Light oozed into the room, slipping dirty red through cracks and fissures to smear the dark like blood.
And she learned it could be worse to see.
They huddled all around her, all the girls, all those hopeless, empty eyes. They sat, staring and shivering in the icy room of her nightmares. All of them had her face. The child’s face.
She fought harder, twisting, dragging against the restraints. She heard—felt—the bone snap. One of the girls shrieked, and each of them clutched her arm.
“It’s not happening, not happening. It’s not real.”
“It’s as real as you make it.” Mira sat in one of the blue scoop chairs from her office, crossed her pretty legs.
“You have to help.”
“Of course. It’s what I do. Now, how does being here like this make you feel?”
“Fuck feelings. We have to get out!”
“Angry then,” Mira said placidly, and sipped tea from a china cup. “But more, I think. What’s under that anger, Eve? Let’s dig it out.”
“Get us out. Can’t you see how scared they are?”
“They?”
“I’m scared. I’m scared.”
“Progress!” With a pleased smile, Mira lifted her teacup in salute. “Now let’s talk about that.”

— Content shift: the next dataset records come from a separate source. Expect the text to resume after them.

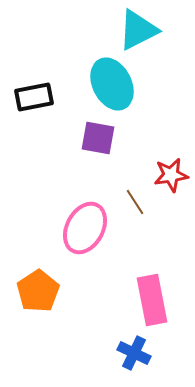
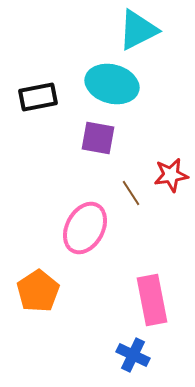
cyan ellipse: rotated 48 degrees counterclockwise
black rectangle: moved 4 px right
brown line: moved 4 px left, 9 px up
blue cross: moved 1 px left, 2 px down
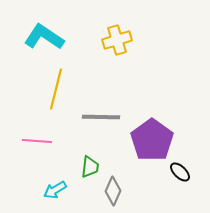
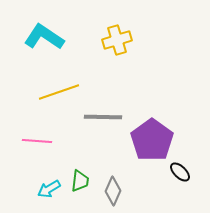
yellow line: moved 3 px right, 3 px down; rotated 57 degrees clockwise
gray line: moved 2 px right
green trapezoid: moved 10 px left, 14 px down
cyan arrow: moved 6 px left, 1 px up
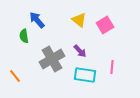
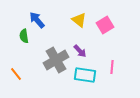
gray cross: moved 4 px right, 1 px down
orange line: moved 1 px right, 2 px up
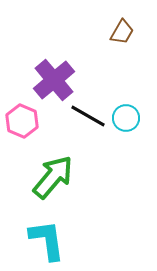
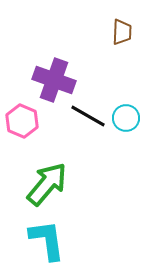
brown trapezoid: rotated 28 degrees counterclockwise
purple cross: rotated 30 degrees counterclockwise
green arrow: moved 6 px left, 7 px down
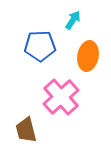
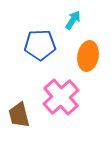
blue pentagon: moved 1 px up
brown trapezoid: moved 7 px left, 15 px up
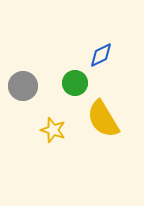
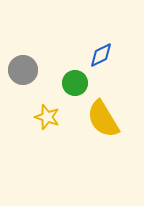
gray circle: moved 16 px up
yellow star: moved 6 px left, 13 px up
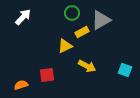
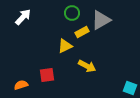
cyan square: moved 5 px right, 18 px down
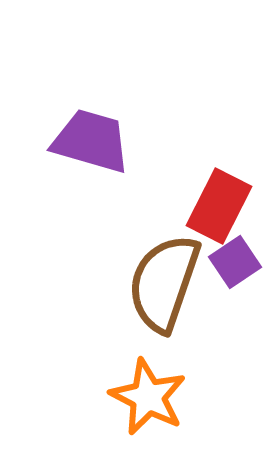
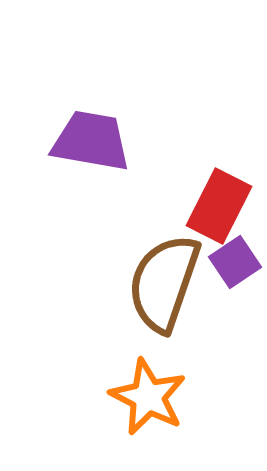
purple trapezoid: rotated 6 degrees counterclockwise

“There’s no time.” Her head swiveled side to side while panic gnawed at her, belly and bone. “He’ll come back.”
“He’ll only come back if you let him. Well, that’s all the time we have for today.”
“For God’s sake don’t leave us like this. Take the girls. Take them out of here. They don’t deserve to be here.”
“No.” Her voice gentle as a kiss, Mira shook her head. “You don’t.”
“What about me!” The woman, the partner, the mother stood, her throat gaping and wet with blood. “Look what you did to me.”
“I didn’t kill you.” Eve cringed while the girls, all the girls curled into defensive balls.
“Stupid bitch, it’s all your fault.” When she slapped one of the girls aside, Eve felt the blow. “Stupid, ugly, worthless bitch. You should never have been born.”
“But I was. How could you hate what came out of you? How could you hate what needed you? How could you let him touch me?”
“Whine, whine, whine, all you ever did was whine. You’re nothing but a mistake, and now I’m dead because you’re alive.” The face changed, image over image. Stella to Sylvia, Sylvia to Stella. “You deserved everything he did to you, everything he’s going to do.”